In order to understand this, look carefully at the combined plot:

enter image description here

Even though we can see that each group has a download sloping association between the variables, we can also see that when we look at the whole dataset, there is a positive association. If we drew a line of best fit, it would slope upwards. To really see this, you should actually draw each plot with a line of best fit - the infividual plots will have a downward sloping line, whereas the combined one will be upward sloping.

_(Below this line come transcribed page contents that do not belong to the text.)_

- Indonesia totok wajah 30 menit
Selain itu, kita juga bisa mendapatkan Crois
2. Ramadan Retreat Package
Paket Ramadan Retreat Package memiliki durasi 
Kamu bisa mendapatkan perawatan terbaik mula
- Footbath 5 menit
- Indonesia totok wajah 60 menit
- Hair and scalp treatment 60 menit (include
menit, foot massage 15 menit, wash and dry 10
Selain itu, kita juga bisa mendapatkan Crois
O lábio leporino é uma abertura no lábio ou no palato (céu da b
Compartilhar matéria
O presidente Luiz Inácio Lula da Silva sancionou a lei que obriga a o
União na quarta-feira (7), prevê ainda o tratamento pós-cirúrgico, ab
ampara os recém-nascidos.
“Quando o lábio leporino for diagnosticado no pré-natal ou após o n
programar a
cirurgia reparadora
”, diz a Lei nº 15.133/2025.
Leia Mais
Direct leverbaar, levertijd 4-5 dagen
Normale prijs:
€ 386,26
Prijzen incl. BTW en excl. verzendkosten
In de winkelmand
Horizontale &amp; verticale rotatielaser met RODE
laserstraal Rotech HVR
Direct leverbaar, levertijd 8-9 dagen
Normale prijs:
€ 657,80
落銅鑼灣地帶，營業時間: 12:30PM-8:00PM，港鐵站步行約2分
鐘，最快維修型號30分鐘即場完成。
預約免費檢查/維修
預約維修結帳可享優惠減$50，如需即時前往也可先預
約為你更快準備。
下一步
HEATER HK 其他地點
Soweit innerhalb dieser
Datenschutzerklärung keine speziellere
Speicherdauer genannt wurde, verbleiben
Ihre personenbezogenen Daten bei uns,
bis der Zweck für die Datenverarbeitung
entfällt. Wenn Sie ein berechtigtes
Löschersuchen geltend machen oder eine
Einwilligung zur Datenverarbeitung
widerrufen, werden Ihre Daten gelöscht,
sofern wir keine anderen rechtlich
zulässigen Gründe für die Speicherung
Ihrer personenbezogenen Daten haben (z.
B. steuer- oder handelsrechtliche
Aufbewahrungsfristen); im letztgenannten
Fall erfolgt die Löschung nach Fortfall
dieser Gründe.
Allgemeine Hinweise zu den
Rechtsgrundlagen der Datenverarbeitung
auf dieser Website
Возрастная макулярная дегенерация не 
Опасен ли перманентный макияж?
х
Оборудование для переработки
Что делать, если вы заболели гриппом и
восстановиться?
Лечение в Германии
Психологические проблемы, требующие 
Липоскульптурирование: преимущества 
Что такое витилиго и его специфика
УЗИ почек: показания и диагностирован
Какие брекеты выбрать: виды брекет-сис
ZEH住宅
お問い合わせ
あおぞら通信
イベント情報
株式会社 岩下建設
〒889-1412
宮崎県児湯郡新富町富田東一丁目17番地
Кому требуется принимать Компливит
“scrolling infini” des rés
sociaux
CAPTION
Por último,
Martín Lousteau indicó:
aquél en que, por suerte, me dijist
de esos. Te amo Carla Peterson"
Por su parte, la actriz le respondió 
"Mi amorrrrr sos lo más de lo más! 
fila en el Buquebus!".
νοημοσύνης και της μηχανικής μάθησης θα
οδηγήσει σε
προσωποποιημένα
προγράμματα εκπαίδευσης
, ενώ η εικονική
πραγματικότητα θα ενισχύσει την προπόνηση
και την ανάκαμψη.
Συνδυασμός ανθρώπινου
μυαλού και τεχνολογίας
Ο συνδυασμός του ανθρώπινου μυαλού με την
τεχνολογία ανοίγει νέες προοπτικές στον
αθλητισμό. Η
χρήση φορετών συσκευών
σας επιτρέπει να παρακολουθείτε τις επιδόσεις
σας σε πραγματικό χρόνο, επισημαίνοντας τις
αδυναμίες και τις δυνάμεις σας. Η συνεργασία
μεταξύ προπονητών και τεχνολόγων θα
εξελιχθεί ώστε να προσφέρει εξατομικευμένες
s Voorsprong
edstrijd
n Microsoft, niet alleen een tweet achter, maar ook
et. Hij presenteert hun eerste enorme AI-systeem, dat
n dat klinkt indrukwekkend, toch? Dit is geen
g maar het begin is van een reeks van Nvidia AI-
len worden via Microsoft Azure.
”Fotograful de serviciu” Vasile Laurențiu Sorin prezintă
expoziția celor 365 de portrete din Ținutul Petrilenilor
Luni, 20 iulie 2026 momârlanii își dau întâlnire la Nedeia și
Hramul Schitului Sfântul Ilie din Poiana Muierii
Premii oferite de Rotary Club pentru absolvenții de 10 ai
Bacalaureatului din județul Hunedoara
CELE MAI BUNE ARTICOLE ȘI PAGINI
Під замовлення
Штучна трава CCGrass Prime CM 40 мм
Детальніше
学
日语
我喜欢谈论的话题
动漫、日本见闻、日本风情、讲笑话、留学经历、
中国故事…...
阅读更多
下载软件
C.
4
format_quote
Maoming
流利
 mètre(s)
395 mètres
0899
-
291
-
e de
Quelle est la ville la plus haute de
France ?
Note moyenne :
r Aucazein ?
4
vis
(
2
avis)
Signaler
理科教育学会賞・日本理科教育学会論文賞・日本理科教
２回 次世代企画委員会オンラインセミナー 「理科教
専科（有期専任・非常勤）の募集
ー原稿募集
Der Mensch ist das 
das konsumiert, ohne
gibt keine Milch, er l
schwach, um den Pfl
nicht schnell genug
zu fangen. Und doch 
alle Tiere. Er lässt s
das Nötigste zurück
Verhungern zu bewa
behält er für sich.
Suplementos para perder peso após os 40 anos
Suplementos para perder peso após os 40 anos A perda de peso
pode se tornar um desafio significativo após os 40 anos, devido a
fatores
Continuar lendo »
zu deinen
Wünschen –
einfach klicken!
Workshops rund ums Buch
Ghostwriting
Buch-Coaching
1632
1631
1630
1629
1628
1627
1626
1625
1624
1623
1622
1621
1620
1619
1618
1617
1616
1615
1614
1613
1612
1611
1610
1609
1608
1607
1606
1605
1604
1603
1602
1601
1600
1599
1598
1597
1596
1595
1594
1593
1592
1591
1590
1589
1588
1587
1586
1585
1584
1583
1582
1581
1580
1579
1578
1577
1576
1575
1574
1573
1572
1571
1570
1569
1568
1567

Edit: To show this with a simulation

We simulate 2 groups of data with similar characteristics to those in the OP

set.seed(1)
N <- 30
X1 <- runif(N, 2, 8)
X2 <- runif(N, -1, 6)

Y1 <- 60 - 2 * X1 + rnorm(N, 0, 2)
Y2 <- 40 - X2 + rnorm(N, 0, 2)

cor(X1, Y1); cor(X2, Y2)
[1] -0.9026919
[1] -0.7543316

So we have correlations of -0.9 and -0.75 respectively. Now let's plot them:

plot(X1, Y1, col = 'red', xlim = c(-1, 8), ylim = c(min(Y1, Y2), max(Y1, Y2)))
abline(lm(Y1 ~ X1), col = 'red')

points(X2, Y2, col = 'blue')
abline(lm(Y2 ~ X2), col = 'blue')

and finally we can add the line of best fit for the combined data:

abline(lm(c(Y1, Y2) ~ c(X1, X2)), 'black')

enter image description here

So we can see the downward sloping lines of the individual groups, and the upward sloping line of the combined data. And we can verify the correlation in the combined data:

cor(c(Y1, Y2) , c(X1, X2))
[1] 0.2066156